# Thread: Help with finding Boundaries for Triple INtegrals

1. ## Help with finding Boundaries for Triple INtegrals

For example:

x^2 + y^2 + z^2 <= R^2

z >= 0

Can someone help me find the x,y, and z boundaries? Would x and y be -R and R? And would z be 0 and R^2 - x^2 -y^2?

Also, for:

x^2 + y^2 <= R^2 and 0<= z <= H

I'm confused on the boundaries for this one as well. Anyone?

Last one;

If the question only says that a cub with edge length a, what would be the x,y,z boundaries for the triple integral?

2. Here you will need strong visualization skills. The inequality $x^2+y^2+z^2\leq R^2$ describes a solid sphere with radius $R$ centered on the origin. If $z\geq 0$, then we are only talking about the top half of the figure, the part above the xy-plane, a "semi-sphere". This shape is the domain $D=\{(x,y,z)\in\mathbb{R}^3|x^2+y^2+z^2\leq R^2\}$ for the function $r\to\mathbb{R}" alt="r\to\mathbb{R}" />, $r(x,y,z)$ not defined in your problem. So we are actually finding the hypervolume of a 4-dimensional shape.

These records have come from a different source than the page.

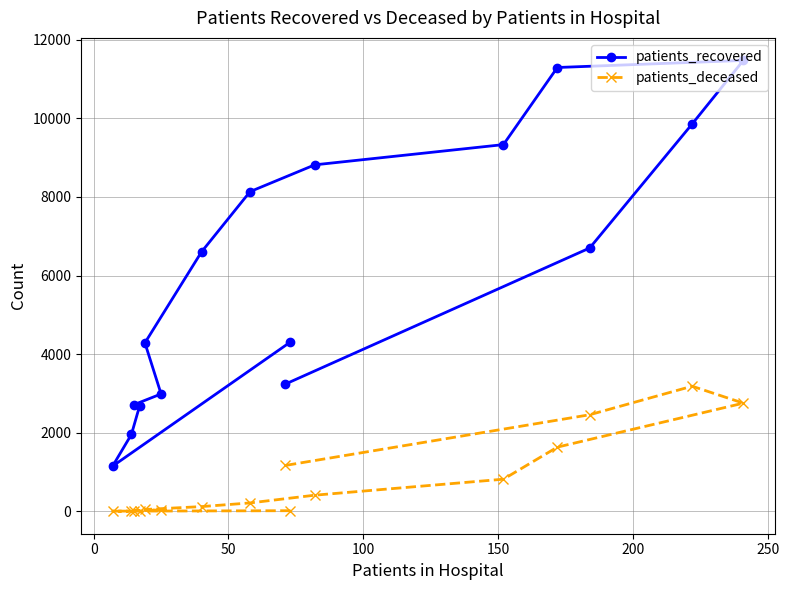

Does the chart have visible grid lines?

Yes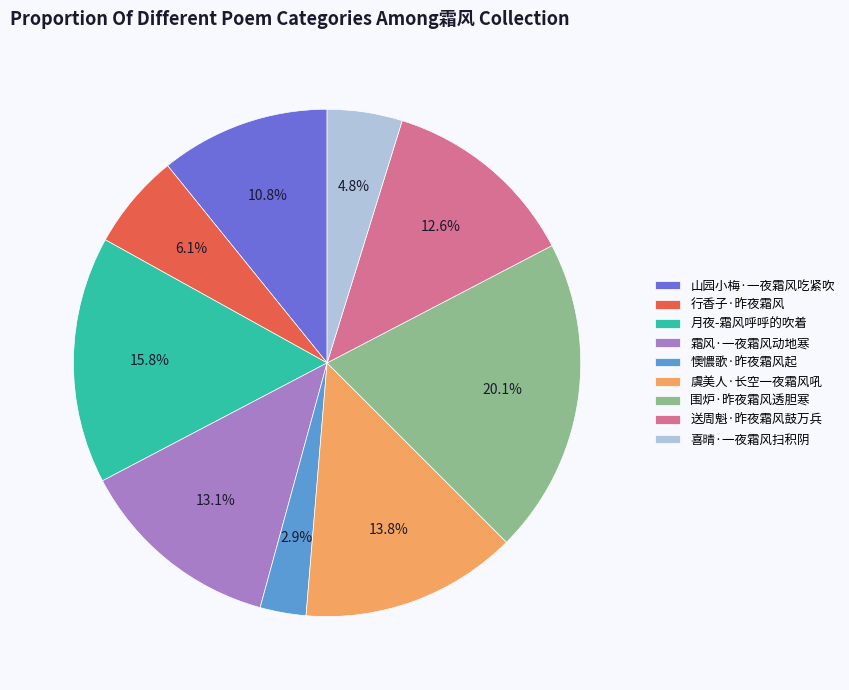

What percentage is the 送周魁·昨夜霜风鼓万兵 slice, to the nearest percent?

13%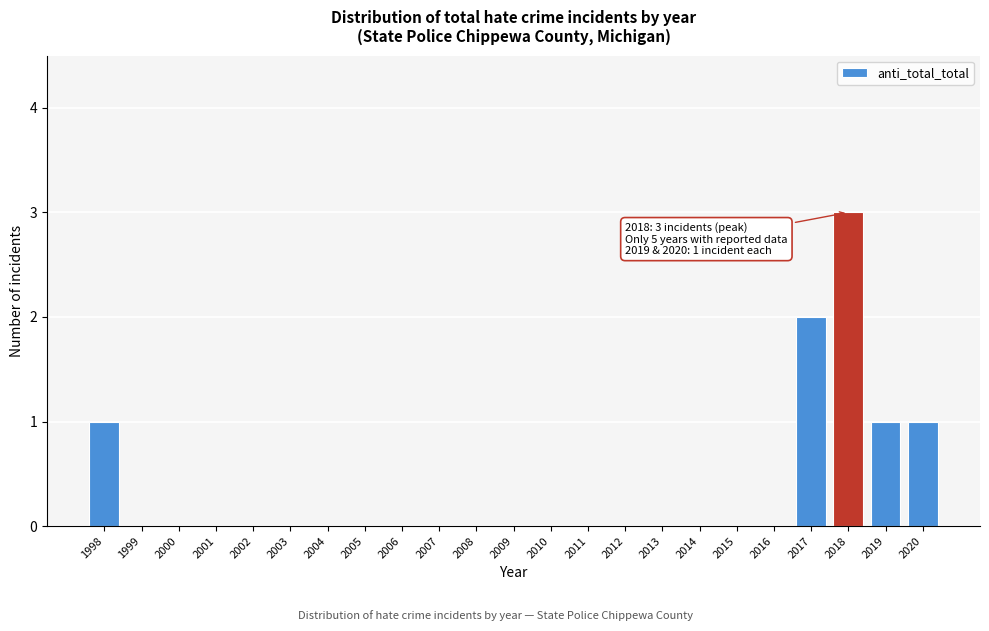

Reading right to left, transcribe all the data shown in this chart.

2020=1	2019=1	2018=3	2017=2	2016=0	2015=0	2014=0	2013=0	2012=0	2011=0	2010=0	2009=0	2008=0	2007=0	2006=0	2005=0	2004=0	2003=0	2002=0	2001=0	2000=0	1999=0	1998=1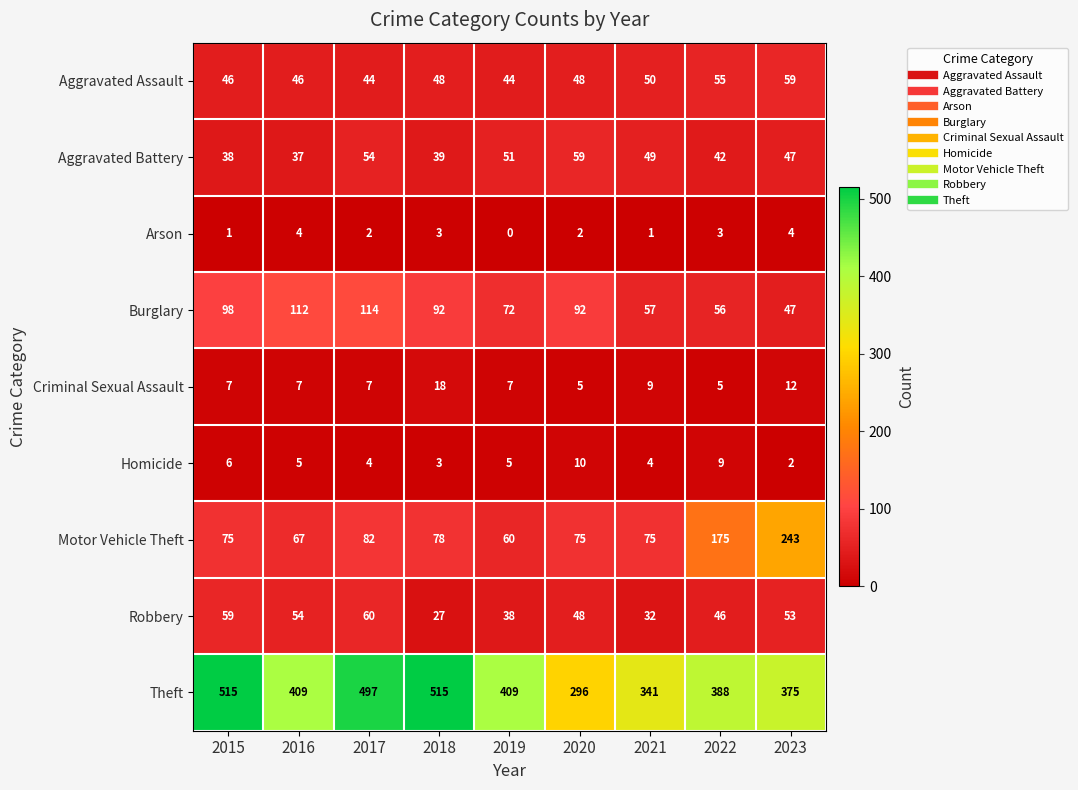

At 2015, list the series in order from smallest to largest.

Arson, Homicide, Criminal Sexual Assault, Aggravated Battery, Aggravated Assault, Robbery, Motor Vehicle Theft, Burglary, Theft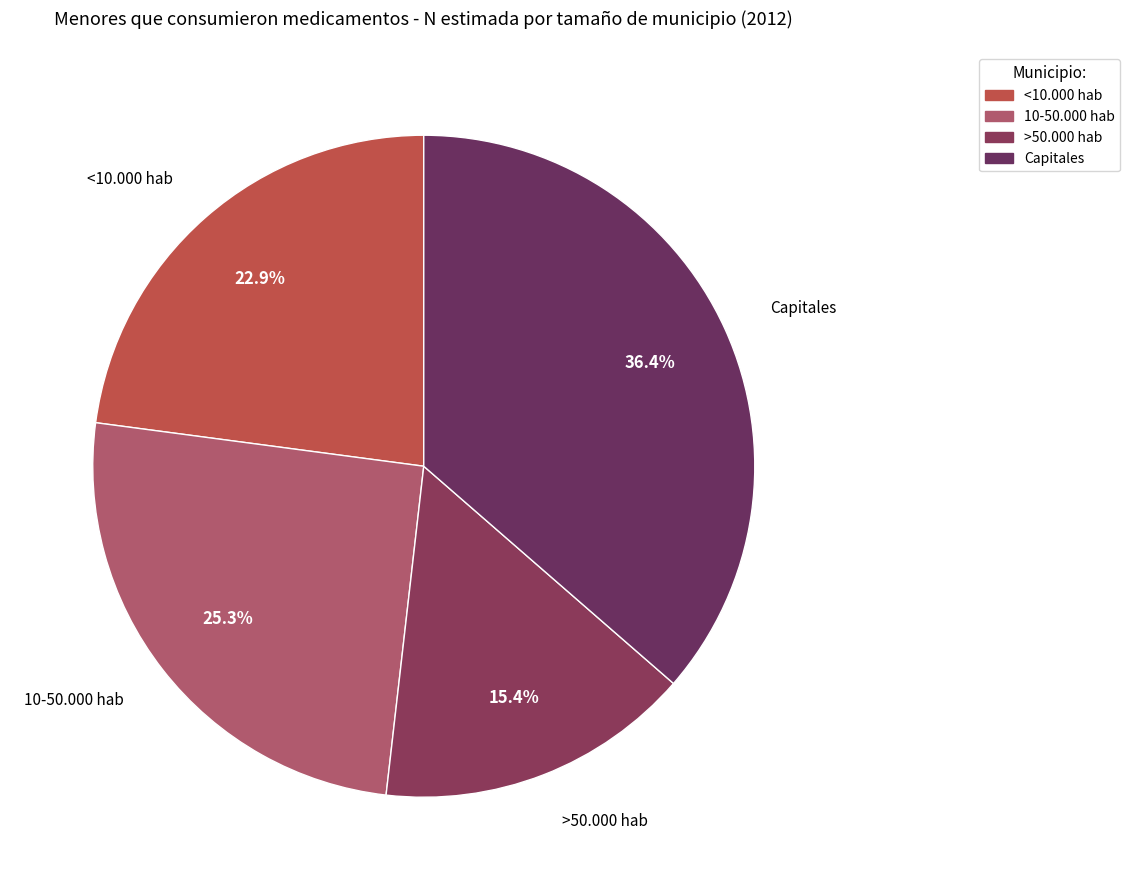

Is there a majority slice in this chart?

No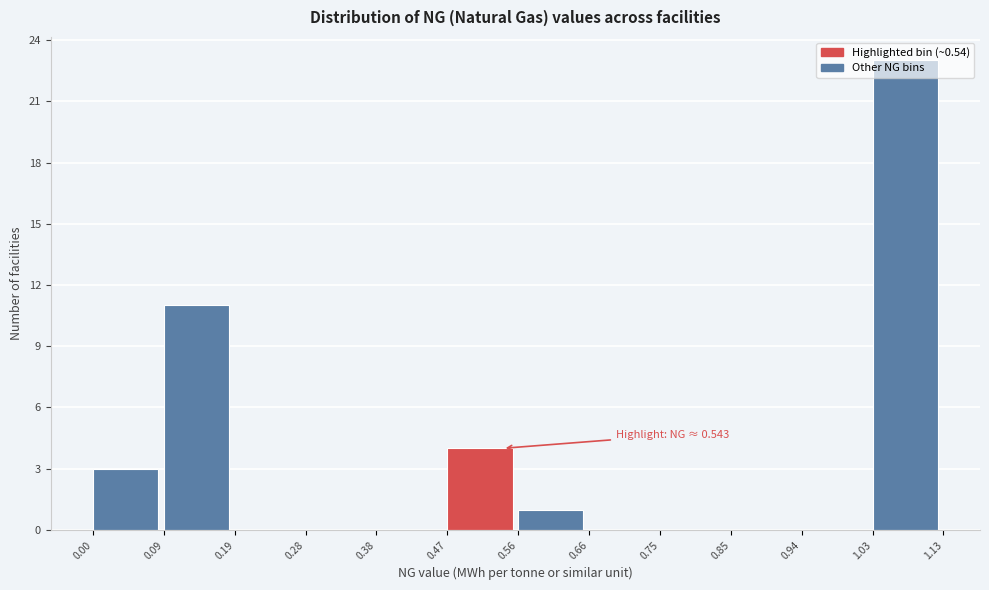

Which range on the x-axis has the tallest bar?

1.03 to 1.13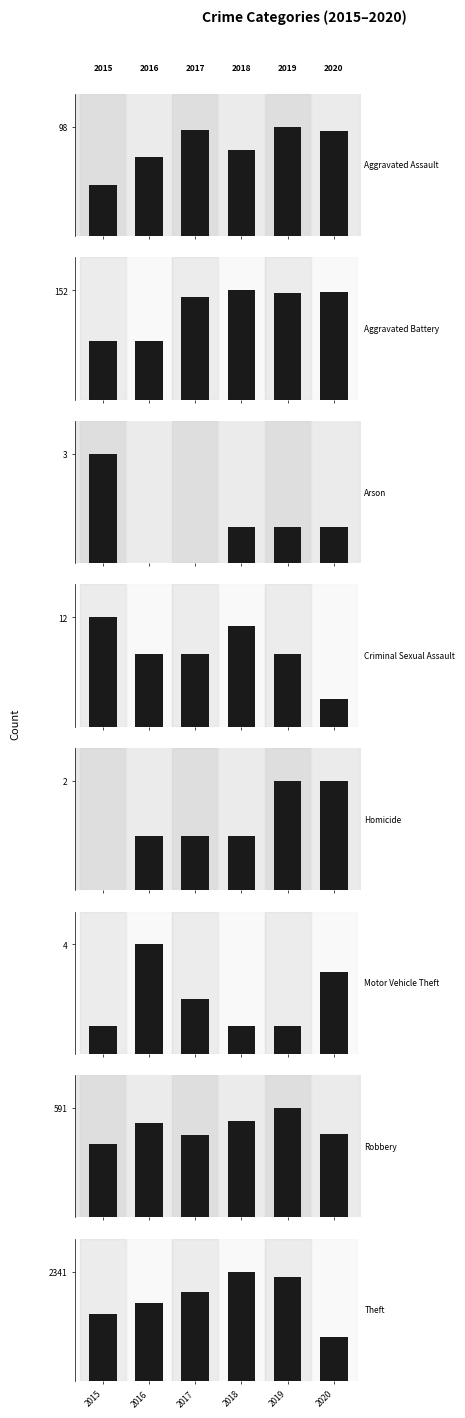

Between Arson and Motor Vehicle Theft, which series saw the biggest shift?

2016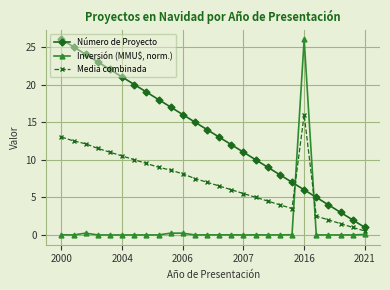

List the series in order of their overall mean, highest first.

Número de Proyecto, Media combinada, Inversión (MMU$, norm.)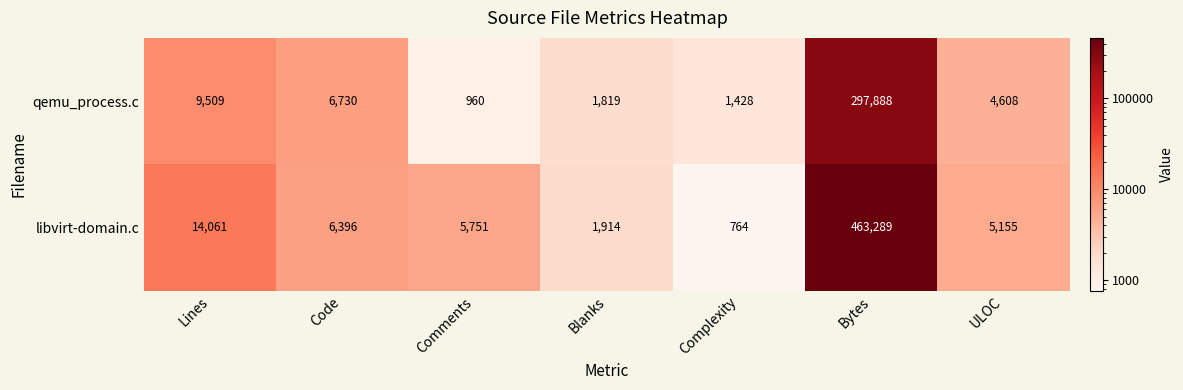

At which category is the sum across all series the highest?

Bytes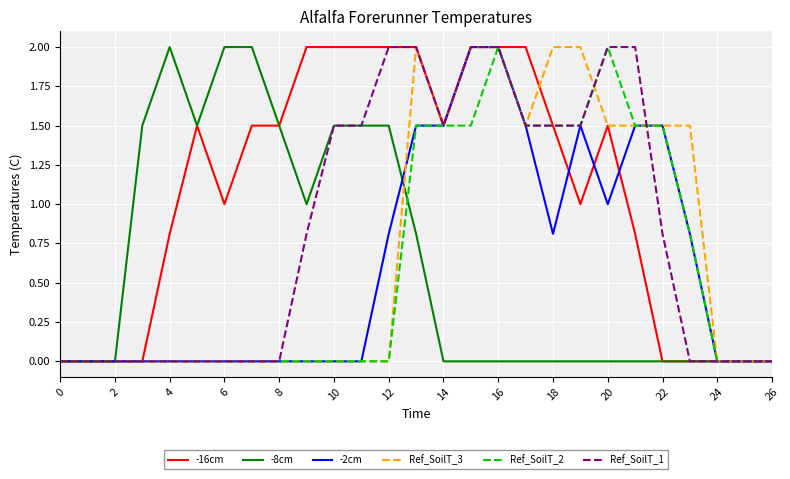

What is the maximum value for Ref_SoilT_2?

2.0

The bounds on $z$ go from $0$ to $R$, as given in the problem, so that will be the innermost integral. So we are taking horizontal cross-sections of the semi-sphere, giving us circular disks of radius $\sqrt{R^2-z^2}$. So $y$ must range from $-\sqrt{R^2-z^2}$ to $+\sqrt{R^2-z^2}$. The intersection of these two planes give a line of length $2\sqrt{R^2-z^2-y^2}$. Therefore the outermost integral will be $x$ ranging from $-\sqrt{R^2-z^2-y^2}$ to $+\sqrt{R^2-z^2-y^2}$. Hence,

$I=\int_{-\sqrt{R^2-z^2-y^2}}^{+\sqrt{R^2-z^2-y^2}}\int_{-\sqrt{R^2-z^2}}^{+\sqrt{R^2-z^2}}\int_{0}^{R} r(x,y,z) dzdydx$

(I suppose it would be inappropriate in this particular problem to convert to polar or cylindrical coordinates, which would incredibly simplify the problem.)

3. I think that most (in cartesian coords although spherical polars is the way to go) would put

$
\int_{_R}^{R} \int_{ -\sqrt{R^2-x^2} }^{\sqrt{R^2-x^2}} \int_0^{\sqrt{R^2-x^2-y^2}} f(x,y,z)dz\,dy\,dx
$

@media man - I think you want to reverse the order of your integrals.